Segment Open

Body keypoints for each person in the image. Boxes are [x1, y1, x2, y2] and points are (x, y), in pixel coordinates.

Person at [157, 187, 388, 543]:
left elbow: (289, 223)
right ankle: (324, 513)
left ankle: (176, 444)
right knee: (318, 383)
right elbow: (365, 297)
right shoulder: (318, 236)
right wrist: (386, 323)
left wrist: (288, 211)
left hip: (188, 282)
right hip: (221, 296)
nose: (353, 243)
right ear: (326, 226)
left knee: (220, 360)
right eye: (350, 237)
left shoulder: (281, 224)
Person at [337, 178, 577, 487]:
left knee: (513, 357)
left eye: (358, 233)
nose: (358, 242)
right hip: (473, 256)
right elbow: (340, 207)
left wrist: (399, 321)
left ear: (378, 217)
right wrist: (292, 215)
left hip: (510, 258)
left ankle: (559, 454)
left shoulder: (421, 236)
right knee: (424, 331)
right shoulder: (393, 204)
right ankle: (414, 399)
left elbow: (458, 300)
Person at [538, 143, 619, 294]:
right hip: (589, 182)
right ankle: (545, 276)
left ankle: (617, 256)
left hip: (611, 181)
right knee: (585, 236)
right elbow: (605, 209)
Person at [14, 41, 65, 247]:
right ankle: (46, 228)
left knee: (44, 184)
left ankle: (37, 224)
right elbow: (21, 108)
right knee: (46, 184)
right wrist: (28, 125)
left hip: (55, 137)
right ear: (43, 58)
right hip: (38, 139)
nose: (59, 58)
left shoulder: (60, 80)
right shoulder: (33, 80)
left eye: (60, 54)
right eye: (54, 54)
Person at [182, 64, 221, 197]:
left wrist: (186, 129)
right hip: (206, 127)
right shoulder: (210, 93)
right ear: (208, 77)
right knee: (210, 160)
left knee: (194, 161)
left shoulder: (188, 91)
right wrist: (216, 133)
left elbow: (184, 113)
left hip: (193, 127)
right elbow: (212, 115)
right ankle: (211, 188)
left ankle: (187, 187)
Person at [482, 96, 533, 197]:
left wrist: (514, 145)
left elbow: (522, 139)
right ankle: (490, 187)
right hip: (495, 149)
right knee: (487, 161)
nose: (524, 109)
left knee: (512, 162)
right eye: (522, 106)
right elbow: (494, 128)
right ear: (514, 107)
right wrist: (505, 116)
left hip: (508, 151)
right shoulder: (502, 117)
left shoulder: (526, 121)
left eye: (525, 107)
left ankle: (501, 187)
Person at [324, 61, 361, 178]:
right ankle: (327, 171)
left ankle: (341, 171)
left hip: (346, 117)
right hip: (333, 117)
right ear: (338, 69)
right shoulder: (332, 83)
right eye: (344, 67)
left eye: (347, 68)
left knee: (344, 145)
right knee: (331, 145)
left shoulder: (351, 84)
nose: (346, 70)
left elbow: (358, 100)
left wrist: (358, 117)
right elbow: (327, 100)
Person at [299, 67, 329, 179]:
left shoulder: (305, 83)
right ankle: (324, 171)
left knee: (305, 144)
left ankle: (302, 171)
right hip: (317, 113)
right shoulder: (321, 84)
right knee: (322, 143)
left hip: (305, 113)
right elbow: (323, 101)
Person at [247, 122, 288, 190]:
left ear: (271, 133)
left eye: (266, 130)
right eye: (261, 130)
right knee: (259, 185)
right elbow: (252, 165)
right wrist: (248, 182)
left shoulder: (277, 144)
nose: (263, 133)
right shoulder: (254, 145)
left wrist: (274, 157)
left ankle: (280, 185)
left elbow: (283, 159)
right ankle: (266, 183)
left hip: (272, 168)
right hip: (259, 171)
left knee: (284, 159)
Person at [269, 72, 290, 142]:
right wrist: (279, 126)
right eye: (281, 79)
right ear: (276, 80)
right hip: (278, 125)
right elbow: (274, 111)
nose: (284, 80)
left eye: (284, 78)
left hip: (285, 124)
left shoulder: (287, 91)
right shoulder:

Segment Closed

While keeping every line the same, please copy out all the records.

Body keypoints for each person in the image. Boxes are [x1, y1, x2, y2] and points are (x, y), in pixel coordinates.

Person at [157, 187, 388, 543]:
left elbow: (289, 223)
right ankle: (324, 513)
left ankle: (176, 444)
right knee: (318, 383)
right elbow: (365, 297)
right shoulder: (318, 236)
right wrist: (386, 323)
left wrist: (288, 211)
left hip: (188, 282)
right hip: (221, 296)
nose: (353, 243)
right ear: (326, 226)
left knee: (220, 360)
right eye: (350, 237)
left shoulder: (281, 224)
Person at [337, 178, 577, 487]:
left knee: (513, 357)
left eye: (358, 233)
nose: (358, 242)
right hip: (473, 256)
right elbow: (340, 207)
left wrist: (399, 321)
left ear: (378, 217)
right wrist: (292, 215)
left hip: (510, 258)
left ankle: (559, 454)
left shoulder: (421, 236)
right knee: (424, 331)
right shoulder: (393, 204)
right ankle: (414, 399)
left elbow: (458, 300)
Person at [538, 143, 619, 294]:
right hip: (589, 182)
right ankle: (545, 276)
left ankle: (617, 256)
left hip: (611, 181)
right knee: (585, 236)
right elbow: (605, 209)
Person at [14, 41, 65, 247]:
right ankle: (46, 228)
left knee: (44, 184)
left ankle: (37, 224)
right elbow: (21, 108)
right knee: (46, 184)
right wrist: (28, 125)
left hip: (55, 137)
right ear: (43, 58)
right hip: (38, 139)
nose: (59, 58)
left shoulder: (60, 80)
right shoulder: (33, 80)
left eye: (60, 54)
right eye: (54, 54)
Person at [182, 64, 221, 197]:
left wrist: (186, 129)
right hip: (206, 127)
right shoulder: (210, 93)
right ear: (208, 77)
right knee: (210, 160)
left knee: (194, 161)
left shoulder: (188, 91)
right wrist: (216, 133)
left elbow: (184, 113)
left hip: (193, 127)
right elbow: (212, 115)
right ankle: (211, 188)
left ankle: (187, 187)
Person at [482, 96, 533, 197]:
left wrist: (514, 145)
left elbow: (522, 139)
right ankle: (490, 187)
right hip: (495, 149)
right knee: (487, 161)
nose: (524, 109)
left knee: (512, 162)
right eye: (522, 106)
right elbow: (494, 128)
right ear: (514, 107)
right wrist: (505, 116)
left hip: (508, 151)
right shoulder: (502, 117)
left shoulder: (526, 121)
left eye: (525, 107)
left ankle: (501, 187)
Person at [324, 61, 361, 178]:
right ankle: (327, 171)
left ankle: (341, 171)
left hip: (346, 117)
right hip: (333, 117)
right ear: (338, 69)
right shoulder: (332, 83)
right eye: (344, 67)
left eye: (347, 68)
left knee: (344, 145)
right knee: (331, 145)
left shoulder: (351, 84)
nose: (346, 70)
left elbow: (358, 100)
left wrist: (358, 117)
right elbow: (327, 100)
Person at [299, 67, 329, 179]:
left shoulder: (305, 83)
right ankle: (324, 171)
left knee: (305, 144)
left ankle: (302, 171)
right hip: (317, 113)
right shoulder: (321, 84)
right knee: (322, 143)
left hip: (305, 113)
right elbow: (323, 101)
Person at [247, 122, 288, 190]:
left ear: (271, 133)
left eye: (266, 130)
right eye: (261, 130)
right knee: (259, 185)
right elbow: (252, 165)
right wrist: (248, 182)
left shoulder: (277, 144)
nose: (263, 133)
right shoulder: (254, 145)
left wrist: (274, 157)
left ankle: (280, 185)
left elbow: (283, 159)
right ankle: (266, 183)
left hip: (272, 168)
right hip: (259, 171)
left knee: (284, 159)
Person at [269, 72, 290, 142]:
right wrist: (279, 126)
right eye: (281, 79)
right ear: (276, 80)
right hip: (278, 125)
right elbow: (274, 111)
nose: (284, 80)
left eye: (284, 78)
left hip: (285, 124)
left shoulder: (287, 91)
right shoulder:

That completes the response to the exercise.